Ziele des Modellvorhabens:
Das grundsätzliche Ziel der Modellvorhaben zur Weiterentwicklung der Städtebauförderung ist es, bis 2026 beispielhafte Strategien und Ansätze für Themen wie den klimagerechten Umbau, die Nachverdichtung und Qualifizierung von bestehenden Stadtstrukturen zu entwickeln. Dadurch soll das Nebeneinander von Gewerbe, Wohnen, Freizeit und Sport weiterentwickelt und der soziale Zusammenhalt in den Städten unmittelbar gestärkt werden. Wegen der integrativen Wirkung steht hierbei die Stärkung von Sportstätten und Bewegungsangeboten im Vordergrund. Aus dem Modellvorhaben sollen Impulse für eine dezentrale und bürgernahe Verwaltung, multifunktionale Treffpunkte im Quartier und die Sportentwicklungsplanung hervorgehen. Auf Projektebene finden bei der Umsetzung die Themen Sozialraumorientierung, partnerschaftliche Konzeption, integrierte Planung, Verwaltungsmodernisierung, Baukörper und Materialien, Multifunktionalität und neue Mobilität besondere Beachtung.

Geplante Maßnahmen:
Das Modellvorhaben „Mitte machen“ umfasst Projekte in verschiedenen Sozialräumen. Es sollen neue, zielgruppen- und generationsübergreifende Orte geschaffen werden, die die bestehenden bezirklichen und übergeordneten Planungen ergänzen, verknüpfen und weiterentwickeln sollen.

Im Folgenden werden drei Projektansätze exemplarisch vorgestellt:

Haus der Jugend Hammer Park
Befördert durch diverse Nachverdichtungsmaßnahmen ziehen vermehrt junge Menschen und Familien in das citynah gelegene ehemalige klassische Arbeiterviertel Hamburg-Hamm. Vor diesem Hintergrund soll das Angebotsspektrum des „Hauses der Jugend Hammer Park“ hin zu einer generationsübergreifenden Lern- und Begegnungsstätte weitentwickelt werden. Zusätzlich zur weiterhin fest im pädagogischen Konzept verankerten offenen Kinder- und Jugendarbeit soll das Haus zukünftig angesichts des demographischen Wandels auch Angebote für jungen Familien mit kleinen Kindern oder Seniorinnen und Senioren bereithalten. Die Zugänglichkeit zum Quartier wird verbessert und das Gelände modernisiert.

Sportanlage Snitgerreihe
Die Sportanlage Snitgerreihe liegt an einem zentralen Standort im Sozialraum Horn-West. Diese soll ergänzt werden, um so sportliche, schulische und soziale Belange miteinander zu verknüpfen. Es wird ein Begegnungsort entstehen, der von Vereinen, Schulen, sozialen Trägern und der öffentlichen Verwaltung genutzt werden kann. Synergieeffekte – Sport als Anlaufpunkt, Prävention und Überleitung zu Beratungsangeboten und Angeboten aus der offenen Kinder- und Jugendarbeit, sollen entstehen und zum Aufbau innovativer, ortsnaher Verwaltungsstrukturen beitragen.
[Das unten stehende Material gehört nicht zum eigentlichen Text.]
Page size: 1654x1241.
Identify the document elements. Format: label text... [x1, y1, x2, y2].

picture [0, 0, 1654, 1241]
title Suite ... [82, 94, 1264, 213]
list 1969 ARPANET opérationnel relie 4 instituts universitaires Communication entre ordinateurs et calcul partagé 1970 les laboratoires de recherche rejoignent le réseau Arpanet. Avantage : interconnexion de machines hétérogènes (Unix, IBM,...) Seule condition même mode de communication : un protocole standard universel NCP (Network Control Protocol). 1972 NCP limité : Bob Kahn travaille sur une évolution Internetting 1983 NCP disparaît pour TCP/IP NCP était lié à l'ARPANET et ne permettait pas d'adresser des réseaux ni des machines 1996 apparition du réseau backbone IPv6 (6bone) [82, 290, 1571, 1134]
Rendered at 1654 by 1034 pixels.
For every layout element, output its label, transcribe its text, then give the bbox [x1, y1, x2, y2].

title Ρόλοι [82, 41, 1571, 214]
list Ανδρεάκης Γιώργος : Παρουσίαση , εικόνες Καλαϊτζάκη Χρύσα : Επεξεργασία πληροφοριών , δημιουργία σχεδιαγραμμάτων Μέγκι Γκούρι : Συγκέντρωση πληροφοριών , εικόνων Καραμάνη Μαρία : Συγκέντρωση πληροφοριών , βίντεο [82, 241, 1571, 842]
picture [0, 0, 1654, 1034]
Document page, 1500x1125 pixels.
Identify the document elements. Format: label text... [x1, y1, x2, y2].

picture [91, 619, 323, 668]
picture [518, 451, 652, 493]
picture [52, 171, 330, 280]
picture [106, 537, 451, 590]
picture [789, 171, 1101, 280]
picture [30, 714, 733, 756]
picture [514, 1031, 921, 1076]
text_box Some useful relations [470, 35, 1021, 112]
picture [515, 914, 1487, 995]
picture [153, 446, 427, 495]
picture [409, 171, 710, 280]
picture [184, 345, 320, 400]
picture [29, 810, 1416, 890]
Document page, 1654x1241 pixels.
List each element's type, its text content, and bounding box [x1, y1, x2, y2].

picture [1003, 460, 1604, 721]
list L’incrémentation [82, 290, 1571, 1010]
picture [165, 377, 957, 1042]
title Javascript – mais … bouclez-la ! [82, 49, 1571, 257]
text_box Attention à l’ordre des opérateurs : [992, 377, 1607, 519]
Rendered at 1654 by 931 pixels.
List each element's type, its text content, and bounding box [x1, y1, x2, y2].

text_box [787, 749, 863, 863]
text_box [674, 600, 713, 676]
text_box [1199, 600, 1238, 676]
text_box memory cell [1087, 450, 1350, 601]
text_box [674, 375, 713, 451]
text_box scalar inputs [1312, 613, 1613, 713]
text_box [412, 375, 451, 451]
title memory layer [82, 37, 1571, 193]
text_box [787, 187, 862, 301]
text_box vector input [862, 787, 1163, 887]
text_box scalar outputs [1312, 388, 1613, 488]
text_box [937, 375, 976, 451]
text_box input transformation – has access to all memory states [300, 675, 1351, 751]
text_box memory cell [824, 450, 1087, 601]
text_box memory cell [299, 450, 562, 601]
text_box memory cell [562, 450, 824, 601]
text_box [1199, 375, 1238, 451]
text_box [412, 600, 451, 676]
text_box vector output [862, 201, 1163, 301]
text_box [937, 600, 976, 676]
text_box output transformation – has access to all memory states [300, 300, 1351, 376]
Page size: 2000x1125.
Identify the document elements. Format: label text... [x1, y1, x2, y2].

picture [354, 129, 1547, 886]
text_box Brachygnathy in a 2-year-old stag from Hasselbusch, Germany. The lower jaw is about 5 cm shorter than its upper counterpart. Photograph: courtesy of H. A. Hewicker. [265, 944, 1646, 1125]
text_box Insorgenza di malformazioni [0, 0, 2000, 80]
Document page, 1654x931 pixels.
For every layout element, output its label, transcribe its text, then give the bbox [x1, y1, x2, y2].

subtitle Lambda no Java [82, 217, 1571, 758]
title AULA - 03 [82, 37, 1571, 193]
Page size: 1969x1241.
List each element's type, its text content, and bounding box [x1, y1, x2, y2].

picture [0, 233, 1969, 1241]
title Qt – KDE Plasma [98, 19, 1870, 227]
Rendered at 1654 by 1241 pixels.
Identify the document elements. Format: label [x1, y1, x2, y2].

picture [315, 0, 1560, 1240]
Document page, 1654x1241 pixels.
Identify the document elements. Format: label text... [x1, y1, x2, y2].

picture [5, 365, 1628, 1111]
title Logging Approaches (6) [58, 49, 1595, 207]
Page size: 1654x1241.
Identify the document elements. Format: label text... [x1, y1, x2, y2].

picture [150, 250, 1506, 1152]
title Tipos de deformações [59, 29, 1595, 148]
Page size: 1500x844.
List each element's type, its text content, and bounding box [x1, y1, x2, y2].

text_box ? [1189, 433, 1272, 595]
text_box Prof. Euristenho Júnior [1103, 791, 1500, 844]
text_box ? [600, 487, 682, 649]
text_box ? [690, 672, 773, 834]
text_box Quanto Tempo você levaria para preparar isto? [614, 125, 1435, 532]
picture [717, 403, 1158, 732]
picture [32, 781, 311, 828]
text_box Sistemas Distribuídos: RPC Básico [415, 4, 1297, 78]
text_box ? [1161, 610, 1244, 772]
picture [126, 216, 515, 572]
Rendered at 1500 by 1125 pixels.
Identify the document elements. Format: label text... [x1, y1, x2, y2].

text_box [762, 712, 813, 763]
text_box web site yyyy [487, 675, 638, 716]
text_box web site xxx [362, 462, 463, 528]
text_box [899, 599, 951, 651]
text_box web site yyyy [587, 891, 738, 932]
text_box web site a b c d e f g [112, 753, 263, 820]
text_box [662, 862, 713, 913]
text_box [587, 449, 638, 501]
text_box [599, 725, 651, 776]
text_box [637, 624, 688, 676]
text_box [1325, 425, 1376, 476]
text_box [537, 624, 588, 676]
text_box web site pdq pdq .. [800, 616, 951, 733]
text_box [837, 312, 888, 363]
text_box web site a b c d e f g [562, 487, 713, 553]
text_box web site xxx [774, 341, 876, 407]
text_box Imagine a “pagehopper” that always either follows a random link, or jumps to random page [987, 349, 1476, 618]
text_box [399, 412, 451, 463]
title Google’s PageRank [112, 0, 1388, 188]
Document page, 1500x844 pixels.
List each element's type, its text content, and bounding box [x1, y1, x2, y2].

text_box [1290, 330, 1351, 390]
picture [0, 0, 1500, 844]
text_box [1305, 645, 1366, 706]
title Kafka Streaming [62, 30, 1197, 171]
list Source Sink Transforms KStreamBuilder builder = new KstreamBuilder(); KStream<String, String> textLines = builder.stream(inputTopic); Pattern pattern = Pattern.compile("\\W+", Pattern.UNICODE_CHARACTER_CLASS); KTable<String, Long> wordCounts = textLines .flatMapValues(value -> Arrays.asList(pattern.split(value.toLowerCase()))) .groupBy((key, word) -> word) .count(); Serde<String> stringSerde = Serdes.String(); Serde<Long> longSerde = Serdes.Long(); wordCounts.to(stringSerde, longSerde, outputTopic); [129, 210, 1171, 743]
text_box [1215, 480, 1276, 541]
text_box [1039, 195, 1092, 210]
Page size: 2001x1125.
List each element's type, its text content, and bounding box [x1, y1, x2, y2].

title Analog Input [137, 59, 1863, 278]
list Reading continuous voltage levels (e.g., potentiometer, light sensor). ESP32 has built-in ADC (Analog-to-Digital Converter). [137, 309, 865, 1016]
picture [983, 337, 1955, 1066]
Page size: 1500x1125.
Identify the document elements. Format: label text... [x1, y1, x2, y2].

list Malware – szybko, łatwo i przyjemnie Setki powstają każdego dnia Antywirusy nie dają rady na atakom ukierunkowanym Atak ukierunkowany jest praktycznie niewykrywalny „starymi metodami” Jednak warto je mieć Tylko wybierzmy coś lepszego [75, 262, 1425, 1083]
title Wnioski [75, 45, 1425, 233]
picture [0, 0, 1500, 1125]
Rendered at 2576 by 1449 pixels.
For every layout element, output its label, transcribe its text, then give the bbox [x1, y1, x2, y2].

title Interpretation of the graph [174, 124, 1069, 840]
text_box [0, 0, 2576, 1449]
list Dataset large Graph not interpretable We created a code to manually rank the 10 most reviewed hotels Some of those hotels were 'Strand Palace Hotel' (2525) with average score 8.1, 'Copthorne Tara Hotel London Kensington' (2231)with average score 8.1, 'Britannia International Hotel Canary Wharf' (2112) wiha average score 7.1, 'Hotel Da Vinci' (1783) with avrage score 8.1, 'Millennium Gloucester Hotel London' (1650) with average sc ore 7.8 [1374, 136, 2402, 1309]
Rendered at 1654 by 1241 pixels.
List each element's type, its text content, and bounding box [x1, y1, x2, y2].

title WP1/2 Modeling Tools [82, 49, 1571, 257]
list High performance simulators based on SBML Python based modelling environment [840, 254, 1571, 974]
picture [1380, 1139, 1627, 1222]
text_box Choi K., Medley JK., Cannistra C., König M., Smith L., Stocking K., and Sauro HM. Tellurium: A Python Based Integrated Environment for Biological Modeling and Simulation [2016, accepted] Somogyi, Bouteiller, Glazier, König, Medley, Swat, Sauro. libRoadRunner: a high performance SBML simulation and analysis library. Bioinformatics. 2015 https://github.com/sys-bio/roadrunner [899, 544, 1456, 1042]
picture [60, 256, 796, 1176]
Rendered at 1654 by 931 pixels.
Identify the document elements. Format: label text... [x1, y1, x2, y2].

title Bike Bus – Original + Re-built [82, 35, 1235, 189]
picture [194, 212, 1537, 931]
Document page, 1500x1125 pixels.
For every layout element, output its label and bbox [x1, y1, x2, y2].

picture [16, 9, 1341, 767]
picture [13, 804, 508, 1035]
Um Konfliktpotential mit den Anwohnerinnen und Anwohnern sowie mit dem benachbarten Kleingartenverein zu vermeiden, wird von Anfang an der Immissionsschutz (Lärm, Licht) mitgedacht.

Sportanlage Öjendorfer Weg
Die Sportanlage Öjendorfer Weg gehört zum Sozialraum Billstedt-Mitte und ist derzeit stark sanierungsbedürftig. Mit dem Ausbau der Nutzungskapazitäten wird die Sportinfrastrukturversorgung vor Ort gesichert und für zusätzliche Gruppierungen geöffnet. Durch die Erweiterung der Sportanlage und den Bau eines Multifunktionsgebäudes sollen sportliche, schulische und soziale Belange miteinander verknüpft werden - es entsteht ein neuer Begegnungsort. Das Vorhaben wird partnerschaftlich mit dem ansässigen Sportverein und Akteuren der Nachbarschaft geplant.